• _Records for this task_:
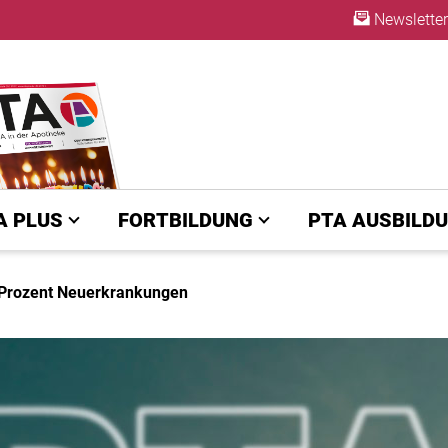
Newsletter
ABO
A PLUS
FORTBILDUNG
PTA AUSBILD
4 Prozent Neuerkrankungen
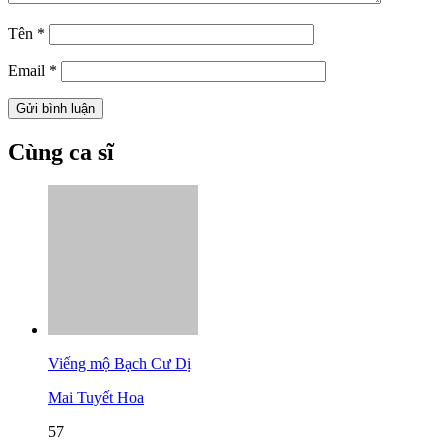
Tên
*
Email
*
Cùng ca sĩ
Viếng mộ Bạch Cư Dị
Mai Tuyết Hoa
57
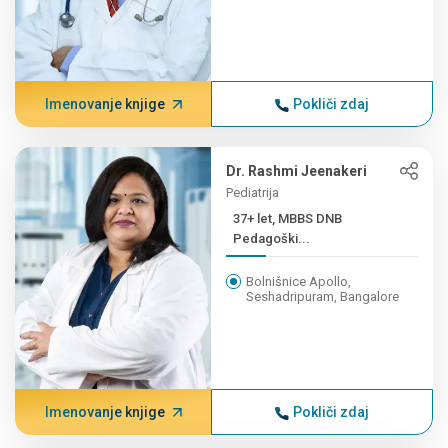
Imenovanje knjige
Pokliči zdaj
Dr. Rashmi Jeenakeri
Pediatrija
37+ let, MBBS DNB
Pedagoški...
Bolnišnice Apollo,
Seshadripuram, Bangalore
Imenovanje knjige
Pokliči zdaj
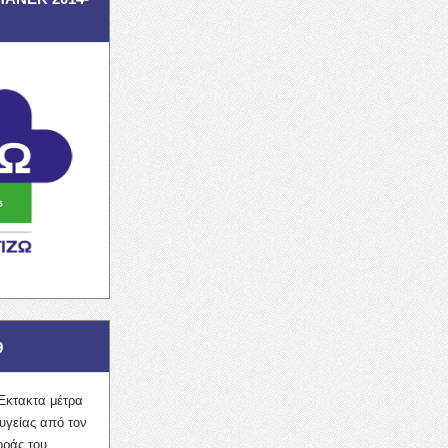
9
Έκτακτα μέτρα
υγείας από τον
οράς του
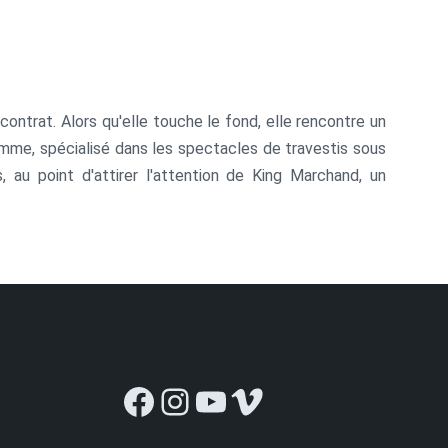
ontrat. Alors qu'elle touche le fond, elle rencontre un
omme, spécialisé dans les spectacles de travestis sous
 au point d'attirer l'attention de King Marchand, un
Facebook
Instagram
YouTube
Vimeo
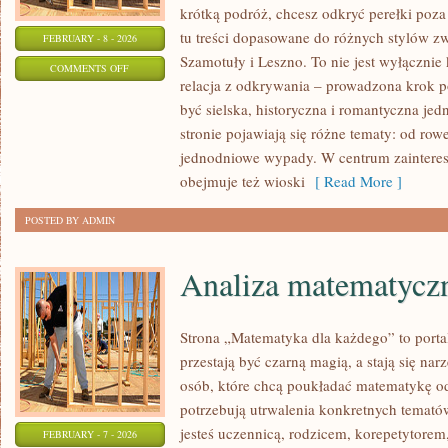
krótką podróż, chcesz odkryć perełki poz
tu treści dopasowane do różnych stylów z
FEBRUARY - 8 - 2026
Szamotuły i Leszno. To nie jest wyłącznie
ON
COMMENTS OFF
relacja z odkrywania – prowadzona krok p
RESTAURACJE
być sielska, historyczna i romantyczna jed
I
stronie pojawiają się różne tematy: od ro
KAWIARNIE
jednodniowe wypady. W centrum zaintereso
obejmuje też wioski
[ Read More ]
POSTED BY ADMIN
Analiza matematycz
Strona „Matematyka dla każdego” to porta
przestają być czarną magią, a stają się na
osób, które chcą poukładać matematykę od 
potrzebują utrwalenia konkretnych tematów
jesteś uczennicą, rodzicem, korepetytorem
FEBRUARY - 7 - 2026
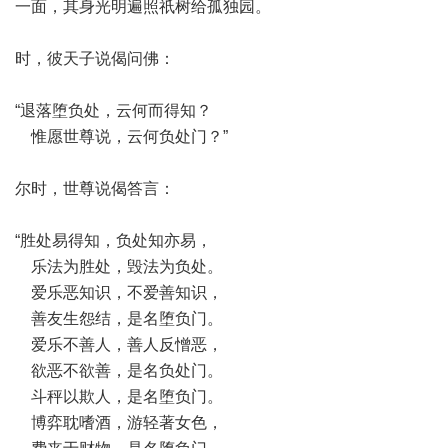
一面，其身光明遍照祇树给孤独园。
时，彼天子说偈问佛：
“退落堕负处，云何而得知？
惟愿世尊说，云何负处门？”
尔时，世尊说偈答言：
“胜处易得知，负处知亦易，
乐法为胜处，毁法为负处。
爱乐恶知识，不爱善知识，
善友生怨结，是名堕负门。
爱乐不善人，善人反憎恶，
欲恶不欲善，是名负处门。
斗秤以欺人，是名堕负门。
博弈耽嗜酒，游轻著女色，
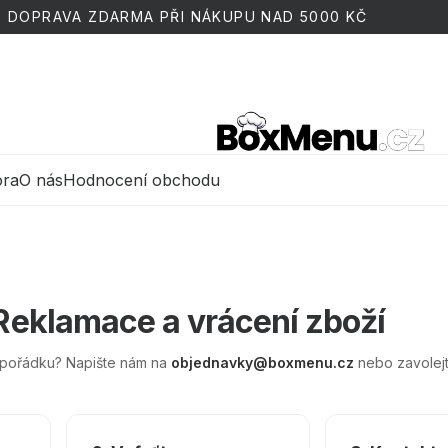
DOPRAVA ZDARMA PŘI NÁKUPU NAD 5000 KČ
ora
O nás
Hodnocení obchodu
Reklamace a vrácení zboží
 pořádku? Napište nám na
objednavky@boxmenu.cz
nebo zavolejt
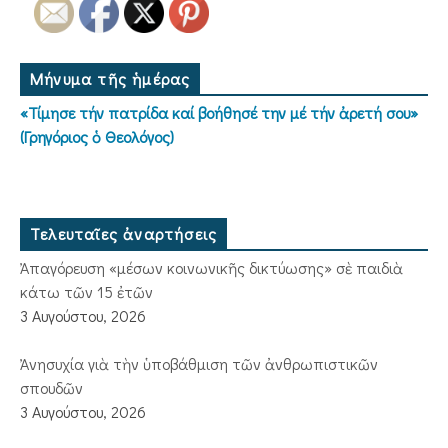
Μήνυμα τῆς ἡμέρας
«Τίμησε τήν πατρίδα καί βοήθησέ την μέ τήν ἀρετή σου»
(Γρηγόριος ὁ Θεολόγος)
Τελευταῖες ἀναρτήσεις
Ἀπαγόρευση «μέσων κοινωνικῆς δικτύωσης» σὲ παιδιὰ
κάτω τῶν 15 ἐτῶν
3 Αυγούστου, 2026
Ἀνησυχία γιὰ τὴν ὑποβάθμιση τῶν ἀνθρωπιστικῶν
σπουδῶν
3 Αυγούστου, 2026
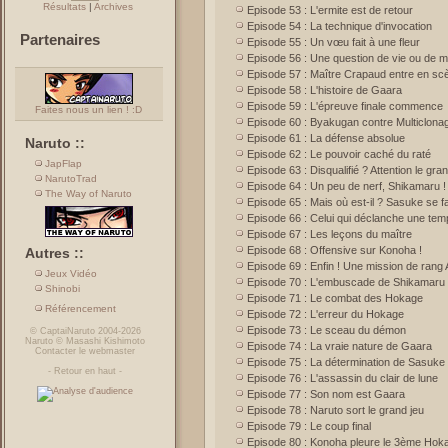
Résultats
|
Archives
Episode 53 : L'ermite est de retour
Episode 54 : La technique d'invocation
Partenaires
Episode 55 : Un vœu fait à une fleur
Episode 56 : Une question de vie ou de m
Episode 57 : Maître Crapaud entre en sc
Episode 58 : L'histoire de Gaara
Episode 59 : L'épreuve finale commence
Faites nous un lien ! :D
Episode 60 : Byakugan contre Multiclona
Episode 61 : La défense absolue
Naruto ::
Episode 62 : Le pouvoir caché du raté
JapFlap
Episode 63 : Disqualifié ? Attention le gran
NarutoTrad
Episode 64 : Un peu de nerf, Shikamaru !
The Way of Naruto
Episode 65 : Mais où est-il ? Sasuke se fa
Episode 66 : Celui qui déclanche une tem
Episode 67 : Les leçons du maître
Episode 68 : Offensive sur Konoha !
Autres ::
Episode 69 : Enfin ! Une mission de rang 
Jeux Vidéo
Episode 70 : L'embuscade de Shikamaru
Shinobi
Episode 71 : Le combat des Hokage
Référencement
Episode 72 : L'erreur du Hokage
Episode 73 : Le sceau du démon
©
CaptaiNaruto
2004-2026
Naruto
©
Masashi Kishimoto
Episode 74 : La vraie nature de Gaara
Contacter le webmaster
Episode 75 : La détermination de Sasuke
-
Retour en haut
-
Episode 76 : L'assassin du clair de lune
Episode 77 : Son nom est Gaara
Episode 78 : Naruto sort le grand jeu
Episode 79 : Le coup final
Episode 80 : Konoha pleure le 3ème Hok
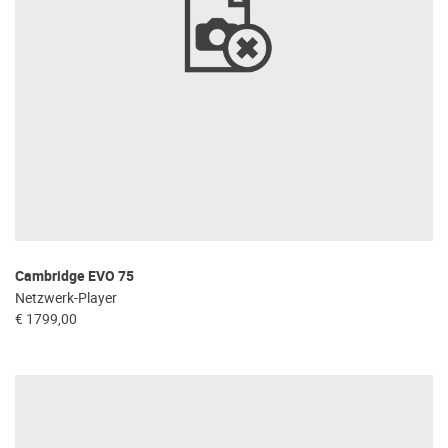
Cambridge EVO 75
Netzwerk-Player
€ 1799,00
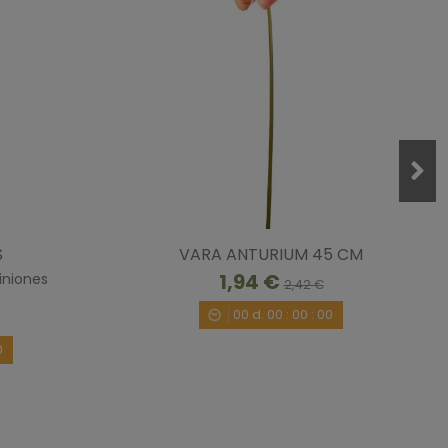
3/4/2020
por
A.A.
1
S
VARA ANTURIUM 45 CM
1,94 €
iniones
2,42 €
00
d.
00
:
00
:
00
0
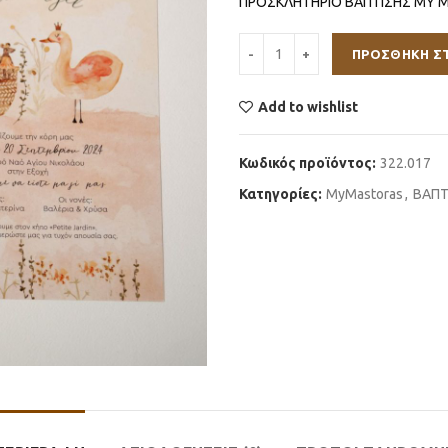
ΠΡΟΣΚΛΗΤΗΡΙΟ ΒΑΠΤΙΣΗΣ MY 
ΠΡΟΣΘΉΚΗ Σ
Add to wishlist
Κωδικός προϊόντος:
322.017
Κατηγορίες:
MyMastoras
,
ΒΑΠΤ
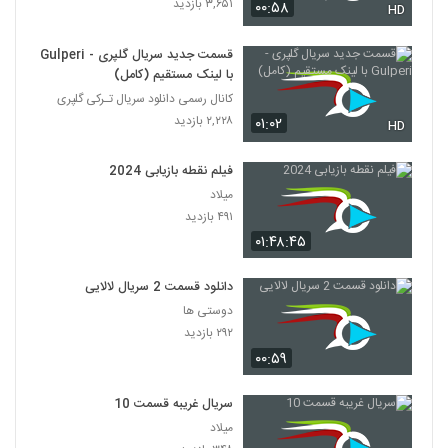
۳,۶۵۱ بازدید
۰۰:۵۸
HD
قسمت جدید سریال گلپری - Gulperi
با لینک مستقیم (کامل)
کانال رسمی دانلود سریال تـرکی گلپری
۲,۲۲۸ بازدید
۰۱:۰۲
HD
فیلم نقطه بازیابی 2024
میلاد
۴۹۱ بازدید
۰۱:۴۸:۴۵
دانلود قسمت 2 سریال لالایی
دوستی ها
۲۹۲ بازدید
۰۰:۵۹
سریال غریبه قسمت 10
میلاد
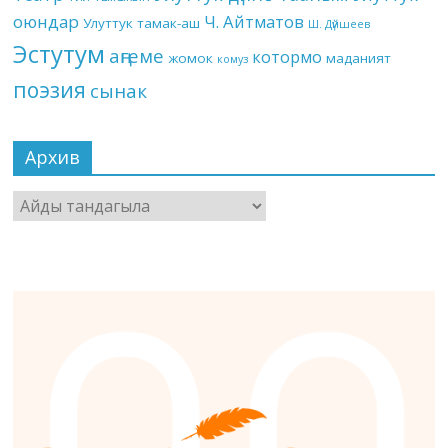
оюндар
Ч. Айтматов
Улуттук тамак-аш
Ш. Дүйшеев
Эстутум
аңгеме
котормо
жомок
маданият
комуз
поэзия
сынак
Архив
Архив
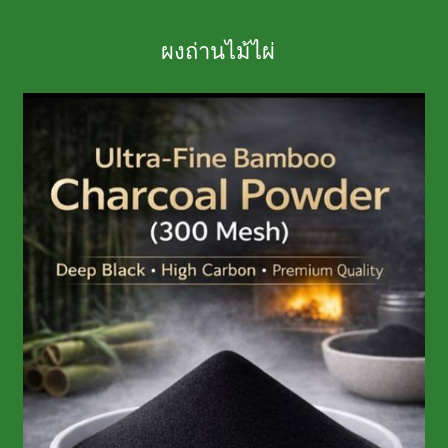
ผงถ่านไม้ไผ่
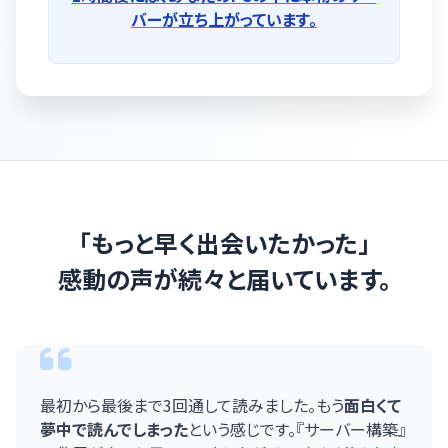
バーが立ち上がっています。
「もっと早く出会いたかった」
感動の声が続々と届いています。
最初から最後まで3回通して読みました。もう
面白くて
夢中で読んでしまった
という感じです。『サーバー構築』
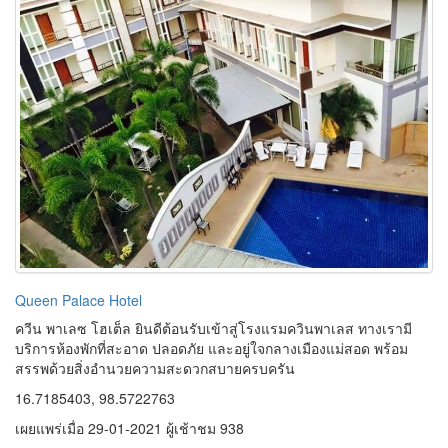
Queen Palace Hotel
ควีน พาเลซ โฮเต็ล ยินดีต้อนรับเข้าสู่โรงแรมควินพาเลส ทางเรามี
บริการห้องพักที่สะอาด ปลอดภัย และอยู่ใจกลางเมืองแม่สอด พร้อม
สรรพด้วยสิ่งอำนวยความสะดวกสบายครบครัน
16.7185403, 98.5722763
เผยแพร่เมื่อ 29-01-2021 ผู้เช้าชม 938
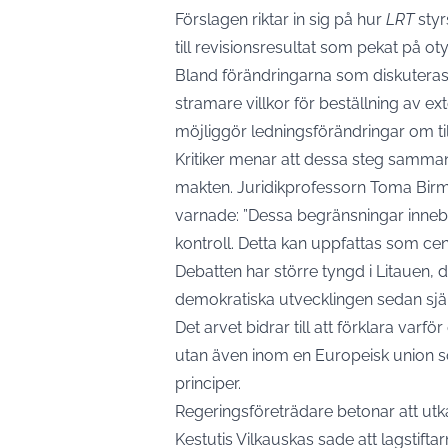
Förslagen riktar in sig på hur
LRT
styr
till revisionsresultat som pekat på otyd
Bland förändringarna som diskuteras 
stramare villkor för beställning av 
möjliggör ledningsförändringar om 
Kritiker menar att dessa steg sammant
makten. Juridikprofessorn Toma Birm
varnade: ”Dessa begränsningar innebä
kontroll. Detta kan uppfattas som cens
Debatten har större tyngd i Litauen, dä
demokratiska utvecklingen sedan sjä
Det arvet bidrar till att förklara varfö
utan även inom en Europeisk union som
principer.
Regeringsföreträdare betonar att utk
Kestutis Vilkauskas sade att lagstift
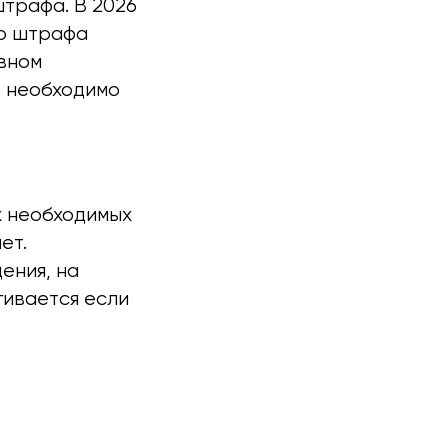
штрафа. В 2026
ер штрафа
вном
​​необходимо
х необходимых
ет.
ения, на
гивается если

• _Exercise details_: The lines to copy exactly start with the line above that has "Analiza matematycz" and go on through the line that has "Τελευταῖες ἀναρτήσεις"; please include both, add nothing else, and omit the pictures.

• _Expected answer_:
Analiza matematycz
Strona „Matematyka dla każdego” to porta
przestają być czarną magią, a stają się na
osób, które chcą poukładać matematykę od 
potrzebują utrwalenia konkretnych tematów
jesteś uczennicą, rodzicem, korepetytorem
FEBRUARY - 7 - 2026
一面，其身光明遍照祇树给孤独园。
时，彼天子说偈问佛：
“退落堕负处，云何而得知？
惟愿世尊说，云何负处门？”
尔时，世尊说偈答言：
“胜处易得知，负处知亦易，
乐法为胜处，毁法为负处。
爱乐恶知识，不爱善知识，
善友生怨结，是名堕负门。
爱乐不善人，善人反憎恶，
欲恶不欲善，是名负处门。
斗秤以欺人，是名堕负门。
博弈耽嗜酒，游轻著女色，
DOPRAVA ZDARMA PŘI NÁKUPU NAD 5000 KČ
ora
O nás
Hodnocení obchodu
Reklamace a vrácení zboží
 pořádku? Napište nám na
objednavky@boxmenu.cz
nebo zavolejt
Μήνυμα τῆς ἡμέρας
«Τίμησε τήν πατρίδα καί βοήθησέ την μέ τήν ἀρετή σου»
(Γρηγόριος ὁ Θεολόγος)
Τελευταῖες ἀναρτήσεις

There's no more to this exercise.